DOCUMENT PASSAGE:
□ □ □
Before I recently relocated my yacht from Hamburg to Luebeck where I live now decided to give the boat a thorough cleaning session to have it arrive in style at her new marina. Upon opening the anchor chain locker, a not so welcome surprise grabbed my intention, because I was soon stopped by a shocking discovery: Just as I opened the chain locker – I thought that it might be a good idea to begin at her bow – I fell back on my buttock facing a huge nest that was growing all over in my chain locker. A quick check on the net revealed: Hornets! When the first shock was over I looked thoroughly but – lucky me! – couldn´t spot any living insects. The nest was empty and I was happy to finding it long abandoned.

What a no-so-nice surprise: Hornets!

Well, from their standpoint my boat was the best place to settle down: The chain locker was dry and dark and could be entered via just one single little entrance, that be a hole to get the fingers in to open the hatch. The Hornets used it as their entrance. The bow then was nicely kept dry by the tarp – so why not found a colony here? The nest was huge, it was creeping all the way up from the bottom of the anchor chain locker and grew all around the chain and the anchor rope. I was kind of disgusted (it smells awful!) and fascinated by the beauty of this thing.

The whole anchor chain locker is overgrown from bottom to top with this huge insect´s nest

I was really lucky to find it abandoned because Hornets are protected by nature conservation laws here in Germany. If still inhabited, the process of removing the nest is to be done by a specialist and – although I doubt that this complex nest could have been removed from the locker – it certainly would have troubled my time table. The transport had been ordered in the new marina I had all crane appointments set up. And, of course – having living Hornets all around me here was not a nice prospect as well.

Cleaning the anchor chain locker

Did I say I was lucky? Maybe, but removing the nest was a mess: The Kärcher pressurized water-gun did a great job … at first. Since such a nest (in all it´s beauty and complexity) is made of spittle in the end, it takes just pure water to make it crumble and dissolve to goo. Brown, admittedly stinking, goo. The chain locker is also the hold for the gas bottle supply of my yacht and by this the locker of course is vented, but soon the goo was choking the small outlet and I had to scoop the awful soup … I will spare you any further details. In end then, I vacuumed the rest of the sauce and eventually the whole thing was emptied and clean in the end.

Clean. But still not happy.

Clean? Well, that lies in the eye of the beholder because I wouldn´t call this clean. After 45 years of constant use by my pre-owners the anchor chain locker of ma yacht was a mess. I decided to give it a full and thorough refit and began to take out the gas bottle locker. By looking at the main gas bottle connector and the tube I noticed it was rusty, rough-running and the tube was brash – I took it all apart and god rid of the stuff as well. Let´s have it done properly!

I think I´d change this old valve for good …

In the end I had the chain locker emptied – look at what a big volume this little boat provides here! – and cleaned it all away again. After sucking out the last remainders of the hornet´s nest I took out rests of Silicon and other stuff deep down in the drainage left over by the pre-owners and vacuumed it again. Then I decided to have the chain locker sanded (yes, there it starts again) and primed the whole internal of the locker with Epoxy. Time to move on.
□ □ □
REQUIREMENTS:
**a)** Reproduce a passage from the post about the hornet nest in the yacht's chain locker. Begin at the words that have "Did I say I" and stop after "in the end.".
**b)** Using the hornet-nest post, decide whether each statement agrees with it, and answer yes or no with the deciding words quoted: (i) The nest still had living hornets in it when it was found. (ii) The yacht was moved from Hamburg to Luebeck. (iii) The chain locker also serves as the hold for the yacht's gas bottle supply.
**c)** According to the hornet-nest post, what was the inside of the chain locker primed with after it was sanded?
□ □ □
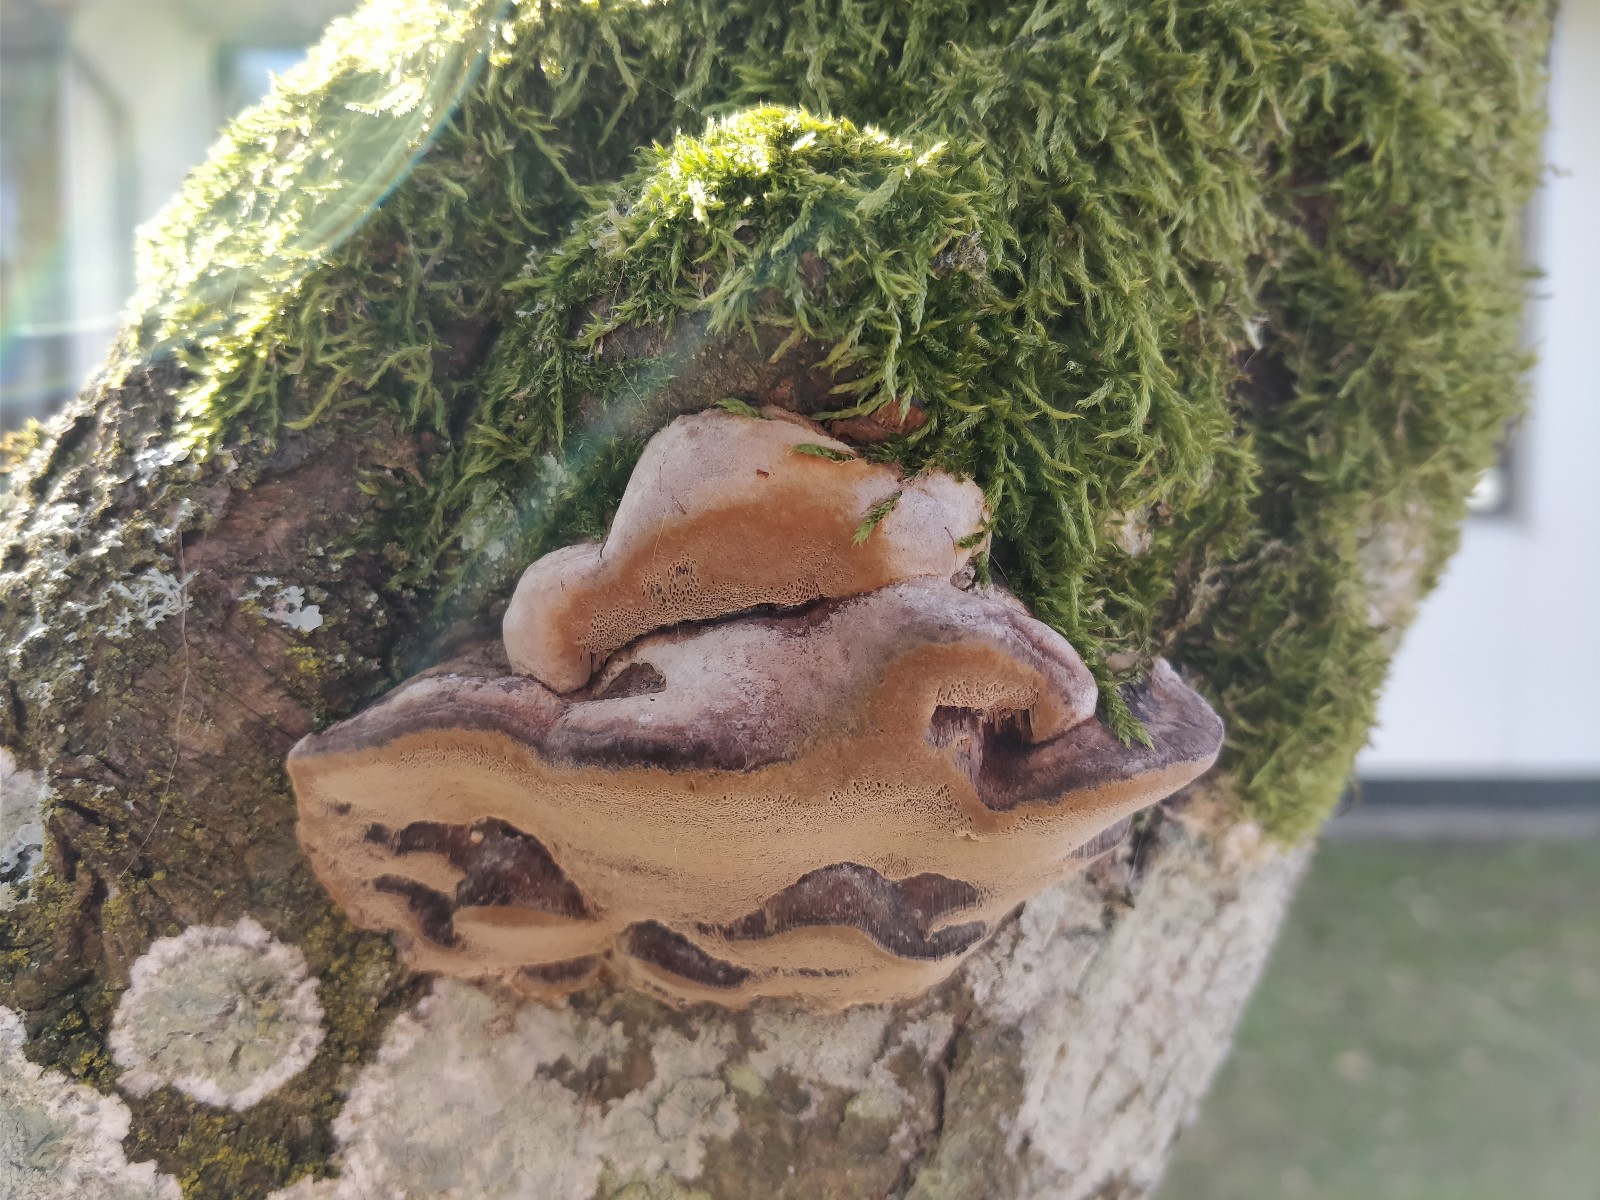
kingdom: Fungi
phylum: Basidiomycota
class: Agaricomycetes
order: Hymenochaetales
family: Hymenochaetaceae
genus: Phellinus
□ □ □
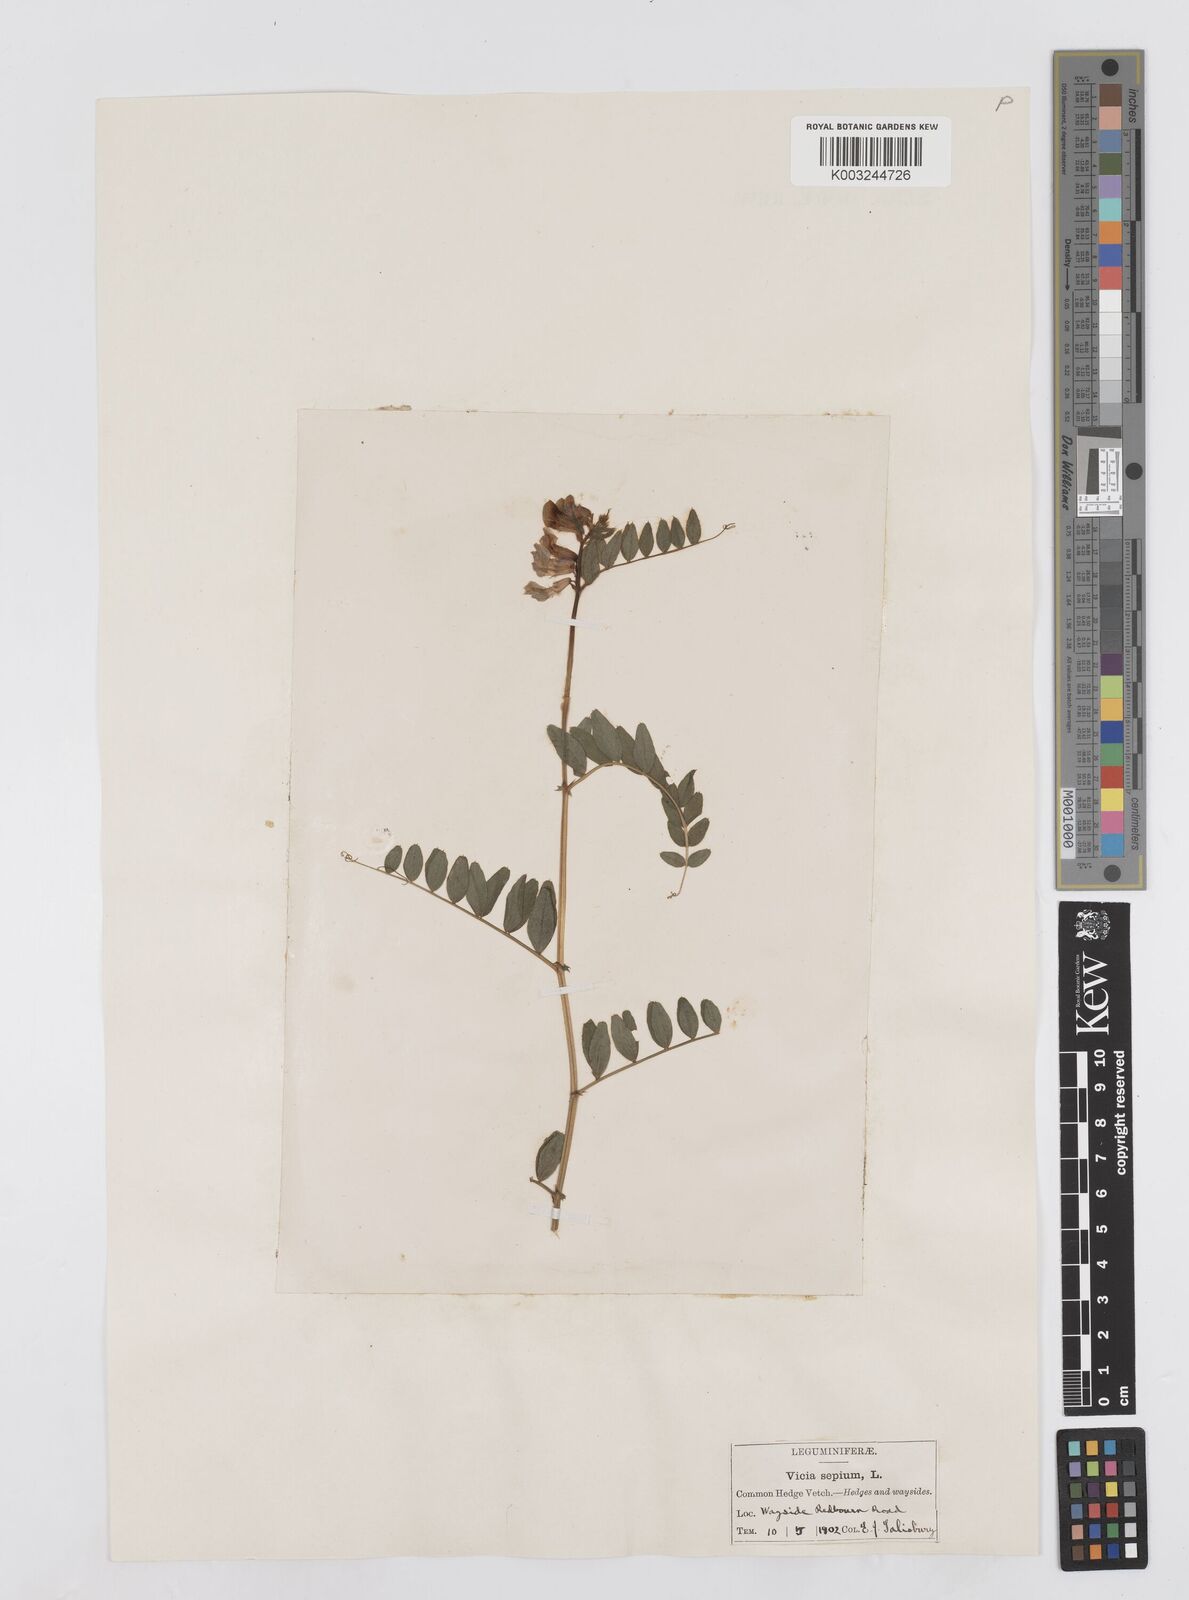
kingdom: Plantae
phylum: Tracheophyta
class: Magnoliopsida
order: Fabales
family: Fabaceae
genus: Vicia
□ □ □
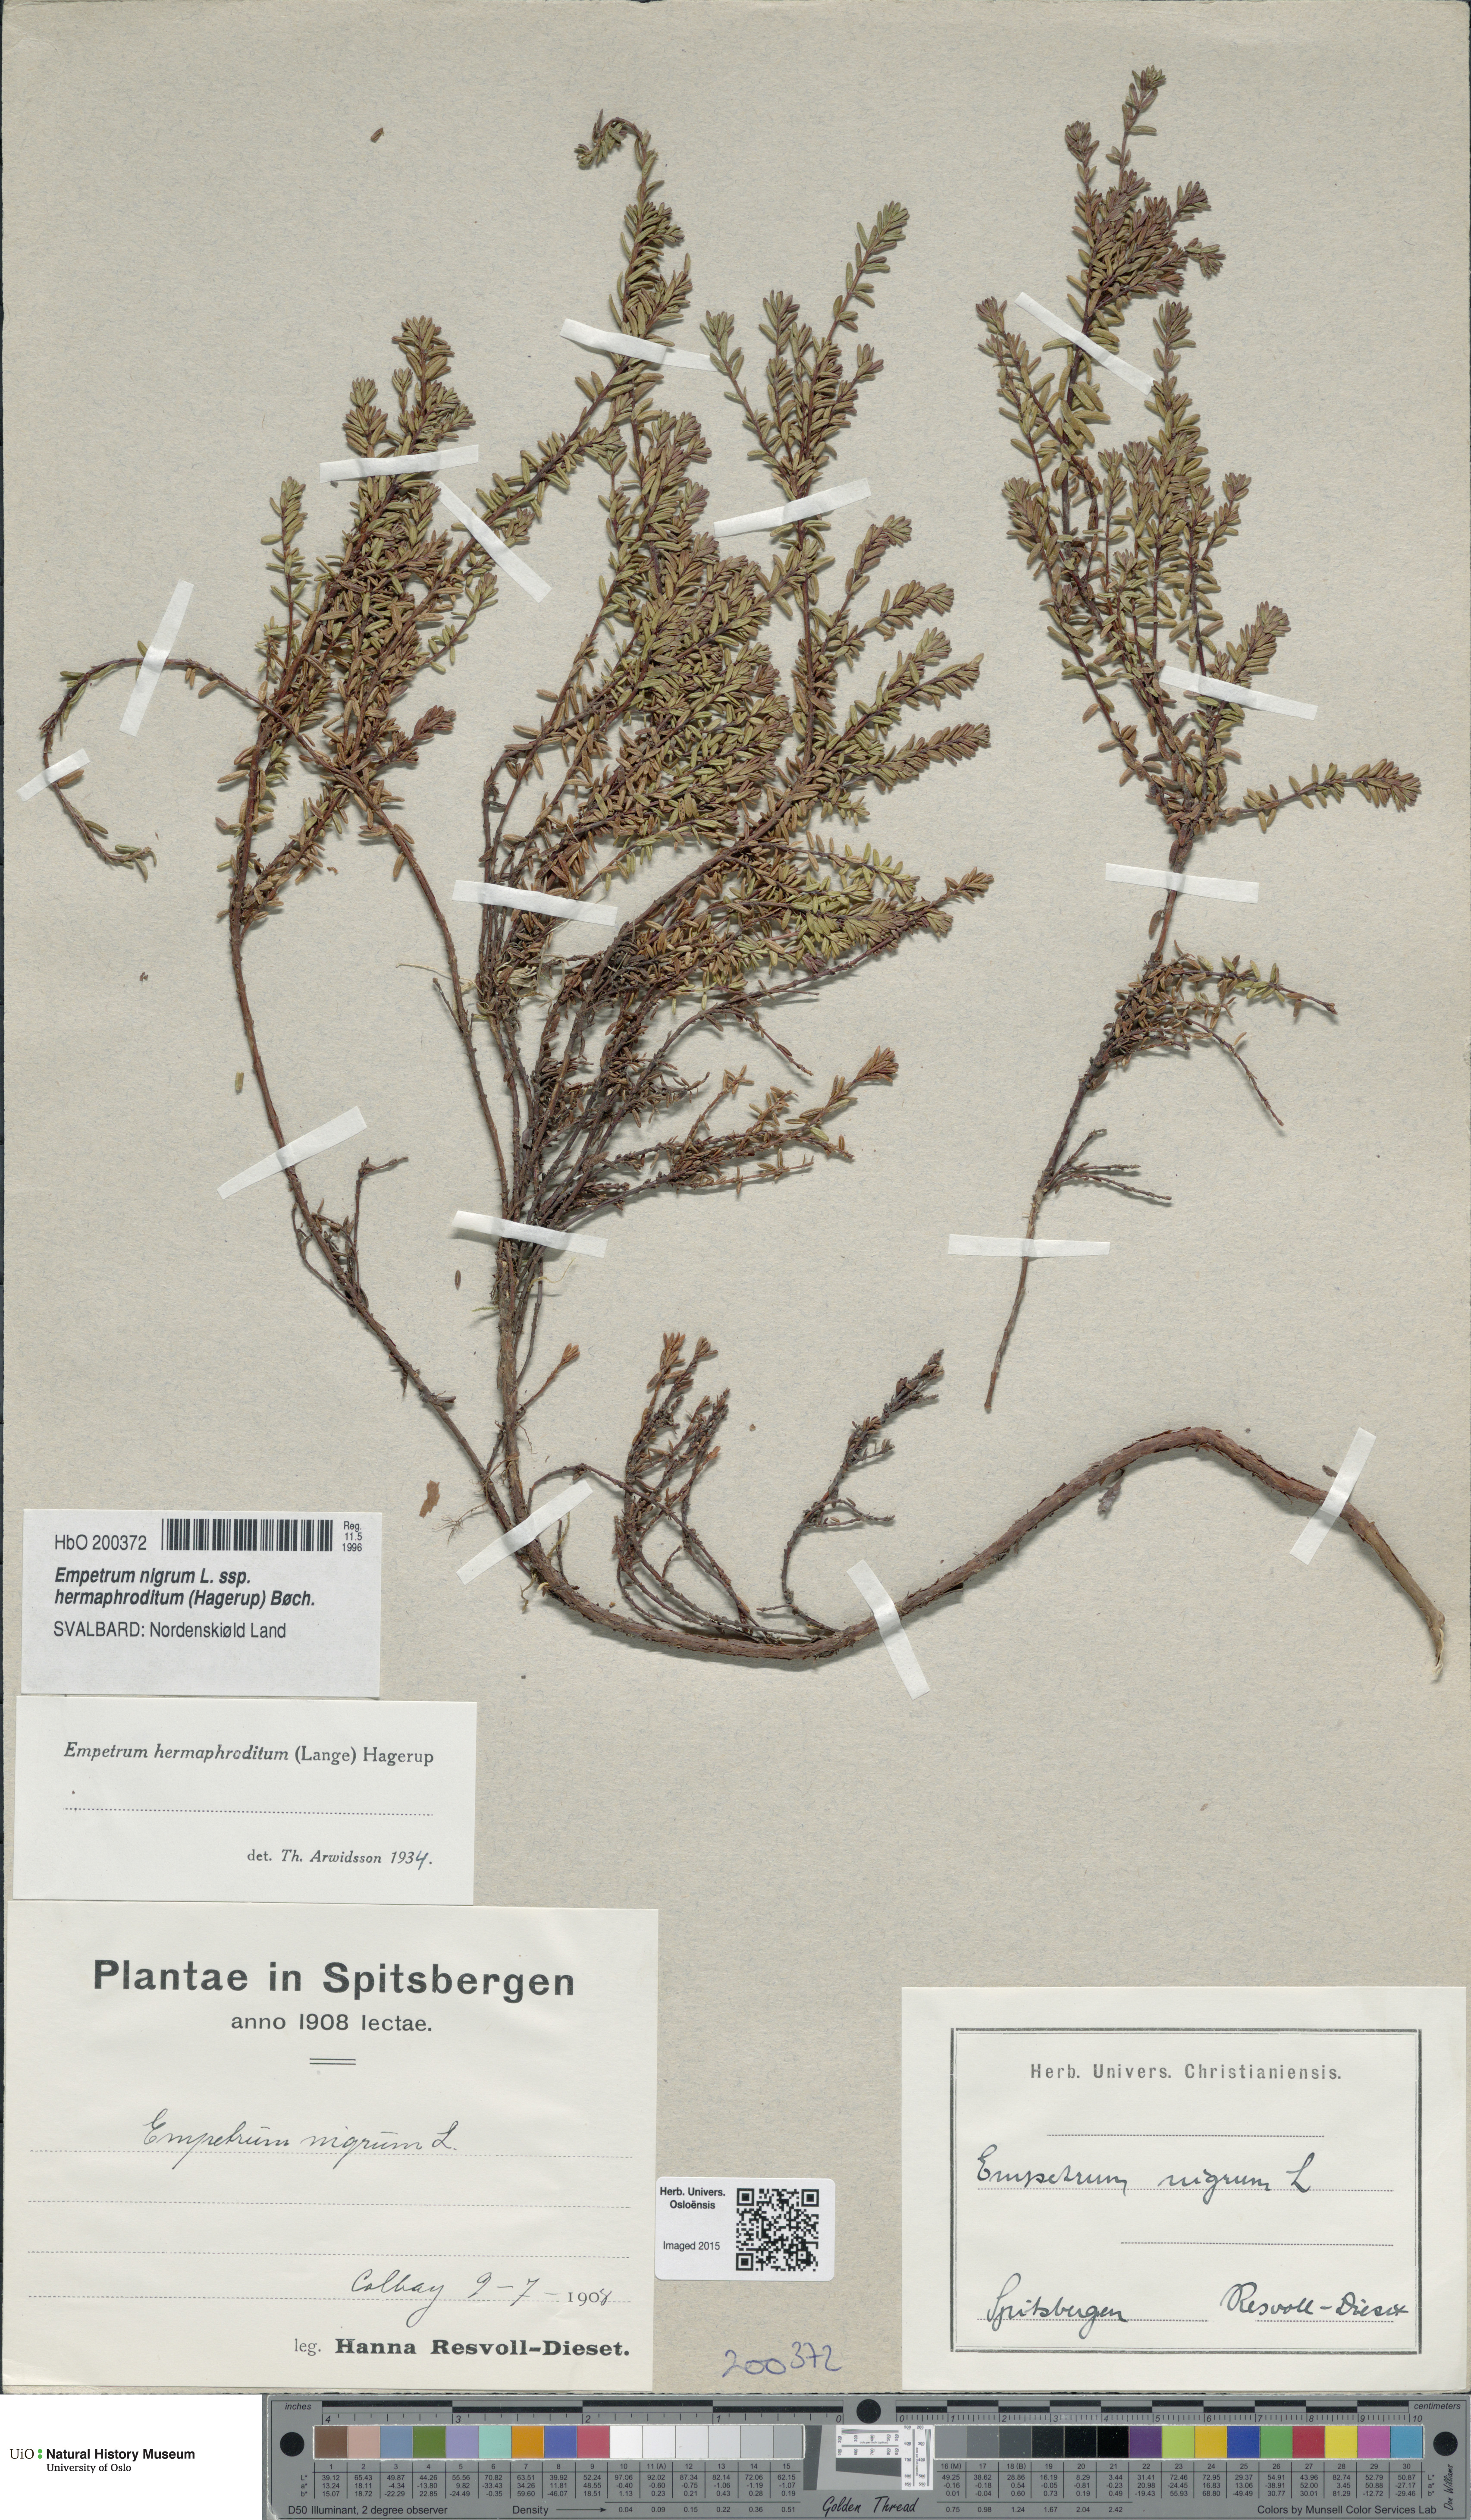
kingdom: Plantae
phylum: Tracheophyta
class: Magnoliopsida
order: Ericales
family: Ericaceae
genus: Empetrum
□ □ □
ANSWERS PER TASK:
**a)**
Did I say I was lucky? Maybe, but removing the nest was a mess: The Kärcher pressurized water-gun did a great job … at first. Since such a nest (in all it´s beauty and complexity) is made of spittle in the end, it takes just pure water to make it crumble and dissolve to goo. Brown, admittedly stinking, goo. The chain locker is also the hold for the gas bottle supply of my yacht and by this the locker of course is vented, but soon the goo was choking the small outlet and I had to scoop the awful soup … I will spare you any further details. In end then, I vacuumed the rest of the sauce and eventually the whole thing was emptied and clean in the end.

**b)**
(i) No: "The nest was empty and I was happy to finding it long abandoned."
(ii) Yes: "relocated my yacht from Hamburg to Luebeck"
(iii) Yes: "The chain locker is also the hold for the gas bottle supply of my yacht"

**c)** Epoxy.